(Apply what you read):
1. List every person named in the article on the Compaq tax shelter ruling.
2. Write the next few paragraphs of the article on the Compaq tax shelter ruling, starting right after its last sentence.

(Supplied passage):

┄┄┄┄┄┄┄┄┄┄

Ruling Eases Restrictions on Tax Shelters for Companies

"The I.R.S. says that abusive corporate tax shelters are its
most serious enforcement problem. Corporations have
acknowledged saving at least $14.7 billion in 2000
through the use of tax shelters, many of them illegal, the
I.R.S. said last week. The agency has described this
amount as just the tip of an iceberg and announced a
program to waive penalties for companies that
acknowledge using tax shelters and name the promoters."

The New York Times
January 3, 2002

By DAVID CAY JOHNSTON

Federal appeals court has issued a
ruling in a case involving Compaq
Computer that tax
experts say will make it much more
difficult for the Internal Revenue
Service to demolish many corporate tax
shelters.

Some experts predicted that tax shelter
promoters would quickly take advantage of the ruling to fashion new shelters for
corporations to shed billions of dollars in taxes.

"This is disastrous" for the integrity of the tax system, said David A. Weisbach, a
University of Chicago law professor who has argued in several articles that
Congress must prevent corporations from using a patina of legitimacy to justify tax
shelters.

Compaq itself agreed that the ruling narrows the definition of prohibited tax
shelters. "That seems to be the gist of the decision," said Ben K. Wells, treasurer of
the company, whose tax shelter was upheld in a ruling by the United States Court
of Appeals for the Fifth Circuit in New Orleans.

┄┄┄┄┄┄┄┄┄┄

[Dataset entries]
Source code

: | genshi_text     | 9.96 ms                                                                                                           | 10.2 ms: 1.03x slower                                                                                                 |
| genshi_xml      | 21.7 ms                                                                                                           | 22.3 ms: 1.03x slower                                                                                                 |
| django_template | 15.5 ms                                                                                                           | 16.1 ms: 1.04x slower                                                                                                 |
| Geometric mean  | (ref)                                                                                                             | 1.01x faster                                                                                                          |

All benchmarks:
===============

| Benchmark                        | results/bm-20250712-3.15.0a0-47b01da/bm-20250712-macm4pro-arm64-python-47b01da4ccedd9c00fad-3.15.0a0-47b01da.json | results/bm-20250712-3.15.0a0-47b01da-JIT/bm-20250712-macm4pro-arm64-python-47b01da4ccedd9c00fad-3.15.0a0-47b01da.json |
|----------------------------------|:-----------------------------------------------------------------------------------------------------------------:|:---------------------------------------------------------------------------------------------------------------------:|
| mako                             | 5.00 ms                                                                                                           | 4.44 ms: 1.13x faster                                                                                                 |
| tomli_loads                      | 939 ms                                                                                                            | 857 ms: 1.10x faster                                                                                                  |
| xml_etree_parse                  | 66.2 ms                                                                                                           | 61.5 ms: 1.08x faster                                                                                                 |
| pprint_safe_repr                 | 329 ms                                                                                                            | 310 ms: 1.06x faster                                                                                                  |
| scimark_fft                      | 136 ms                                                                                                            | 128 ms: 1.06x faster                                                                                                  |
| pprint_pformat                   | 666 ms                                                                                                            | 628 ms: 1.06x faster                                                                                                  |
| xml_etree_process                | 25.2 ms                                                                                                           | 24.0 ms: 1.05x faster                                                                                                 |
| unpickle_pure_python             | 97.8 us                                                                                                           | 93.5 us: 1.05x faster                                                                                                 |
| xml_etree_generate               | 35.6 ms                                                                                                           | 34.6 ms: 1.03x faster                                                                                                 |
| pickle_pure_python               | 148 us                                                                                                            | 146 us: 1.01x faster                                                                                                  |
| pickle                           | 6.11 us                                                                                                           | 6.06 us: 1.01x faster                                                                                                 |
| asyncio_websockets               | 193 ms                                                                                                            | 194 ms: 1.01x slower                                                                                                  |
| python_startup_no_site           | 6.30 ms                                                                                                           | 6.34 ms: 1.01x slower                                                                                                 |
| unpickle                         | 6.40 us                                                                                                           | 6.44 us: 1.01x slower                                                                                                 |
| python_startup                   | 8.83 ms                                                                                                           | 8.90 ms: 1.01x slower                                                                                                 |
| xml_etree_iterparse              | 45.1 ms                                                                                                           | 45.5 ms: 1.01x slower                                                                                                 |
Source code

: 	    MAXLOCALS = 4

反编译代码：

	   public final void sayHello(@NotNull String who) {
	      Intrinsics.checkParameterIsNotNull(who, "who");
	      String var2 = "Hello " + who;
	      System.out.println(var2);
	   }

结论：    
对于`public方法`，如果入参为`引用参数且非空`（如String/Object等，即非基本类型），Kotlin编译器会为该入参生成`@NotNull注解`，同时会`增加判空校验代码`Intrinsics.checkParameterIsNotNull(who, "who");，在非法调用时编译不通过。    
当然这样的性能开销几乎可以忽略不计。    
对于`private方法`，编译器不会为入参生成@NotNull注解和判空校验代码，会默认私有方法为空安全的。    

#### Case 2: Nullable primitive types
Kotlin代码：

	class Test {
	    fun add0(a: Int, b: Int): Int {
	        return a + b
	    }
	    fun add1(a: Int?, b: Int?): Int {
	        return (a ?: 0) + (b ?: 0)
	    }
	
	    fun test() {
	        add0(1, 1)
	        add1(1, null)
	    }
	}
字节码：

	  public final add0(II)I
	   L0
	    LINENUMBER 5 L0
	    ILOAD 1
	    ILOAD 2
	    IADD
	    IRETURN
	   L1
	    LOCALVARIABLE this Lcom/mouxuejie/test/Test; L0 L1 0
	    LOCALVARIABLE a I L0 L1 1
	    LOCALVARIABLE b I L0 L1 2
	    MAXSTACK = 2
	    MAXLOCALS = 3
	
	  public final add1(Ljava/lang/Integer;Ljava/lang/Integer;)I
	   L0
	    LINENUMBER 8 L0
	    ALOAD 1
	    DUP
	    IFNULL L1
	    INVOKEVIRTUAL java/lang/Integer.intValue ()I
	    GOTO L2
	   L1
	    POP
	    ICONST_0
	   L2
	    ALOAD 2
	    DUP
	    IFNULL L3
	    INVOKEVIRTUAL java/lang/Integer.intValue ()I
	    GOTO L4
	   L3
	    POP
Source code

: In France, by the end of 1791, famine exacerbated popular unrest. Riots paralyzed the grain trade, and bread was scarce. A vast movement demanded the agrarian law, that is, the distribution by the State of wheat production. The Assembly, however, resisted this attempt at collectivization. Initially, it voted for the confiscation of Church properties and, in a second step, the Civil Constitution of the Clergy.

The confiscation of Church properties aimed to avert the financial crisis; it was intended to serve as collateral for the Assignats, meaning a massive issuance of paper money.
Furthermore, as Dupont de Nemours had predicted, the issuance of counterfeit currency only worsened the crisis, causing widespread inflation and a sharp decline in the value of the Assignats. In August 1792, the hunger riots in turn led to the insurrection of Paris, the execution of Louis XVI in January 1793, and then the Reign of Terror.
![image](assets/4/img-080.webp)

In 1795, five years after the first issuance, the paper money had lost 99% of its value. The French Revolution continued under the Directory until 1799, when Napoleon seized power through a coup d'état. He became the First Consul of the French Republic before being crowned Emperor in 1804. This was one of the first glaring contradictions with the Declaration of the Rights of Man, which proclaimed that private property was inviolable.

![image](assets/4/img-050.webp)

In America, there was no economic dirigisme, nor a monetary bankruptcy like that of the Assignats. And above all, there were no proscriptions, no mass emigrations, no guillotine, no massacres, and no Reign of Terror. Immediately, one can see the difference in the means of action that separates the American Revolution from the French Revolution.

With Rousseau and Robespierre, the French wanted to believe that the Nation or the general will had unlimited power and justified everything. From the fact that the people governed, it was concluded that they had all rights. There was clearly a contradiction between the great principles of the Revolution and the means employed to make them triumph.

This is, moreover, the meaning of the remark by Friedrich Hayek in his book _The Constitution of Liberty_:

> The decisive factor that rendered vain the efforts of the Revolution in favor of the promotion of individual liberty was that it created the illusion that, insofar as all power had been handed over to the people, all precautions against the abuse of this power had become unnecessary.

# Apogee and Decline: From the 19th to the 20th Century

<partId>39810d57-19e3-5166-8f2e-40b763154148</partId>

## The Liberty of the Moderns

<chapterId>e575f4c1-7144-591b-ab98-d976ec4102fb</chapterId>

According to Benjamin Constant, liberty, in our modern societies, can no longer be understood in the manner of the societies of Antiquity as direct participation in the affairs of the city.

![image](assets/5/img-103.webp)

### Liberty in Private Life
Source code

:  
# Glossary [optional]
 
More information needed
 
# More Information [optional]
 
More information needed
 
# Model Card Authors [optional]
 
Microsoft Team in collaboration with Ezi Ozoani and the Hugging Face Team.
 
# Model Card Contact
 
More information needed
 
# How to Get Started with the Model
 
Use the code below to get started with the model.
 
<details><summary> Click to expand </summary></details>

┄┄┄┄┄┄┄┄┄┄

(Responses for each task):
1. David Cay Johnston, David A. Weisbach, Ben K. Wells

2.
The ruling greatly narrows the sort of deals that the Internal Revenue Service can
disallow as having no purpose besides tax avoidance.

Federal law allows companies to cut taxes when they engage in legitimate deals but
not when tax savings are the sole purpose. The court, agreeing with Compaq, said
its deals involved risks, however tiny, of profit or loss and, therefore were legitimate
business transactions for tax purposes.

The I.R.S. says that abusive corporate tax shelters are its
most serious enforcement problem. Corporations have
acknowledged saving at least $14.7 billion in 2000
through the use of tax shelters, many of them illegal, the
I.R.S. said last week. The agency has described this
amount as just the tip of an iceberg and announced a
program to waive penalties for companies that
acknowledge using tax shelters and name the promoters.

None of the transactions affected by the court's ruling
involved individuals. The ruling, issued on Friday and
published yesterday in the journal Tax Notes, overturned
a 1999 United States Tax Court decision that Compaq had
improperly reduced its 1992 income tax bill through a
series of huge, rapid- fire stock trades.

In 46 trades, Compaq bought, and then immediately sold
back, more than $900 million of Royal Dutch/ Shell stock
in one hour on Sept. 16, 1992. The trades were intended
to let Compaq receive a tax credit for Dutch taxes on Shell dividends. Compaq,
which did not have to pay these taxes, used the credit to reduce its American
income taxes by $2.7 million, the court said.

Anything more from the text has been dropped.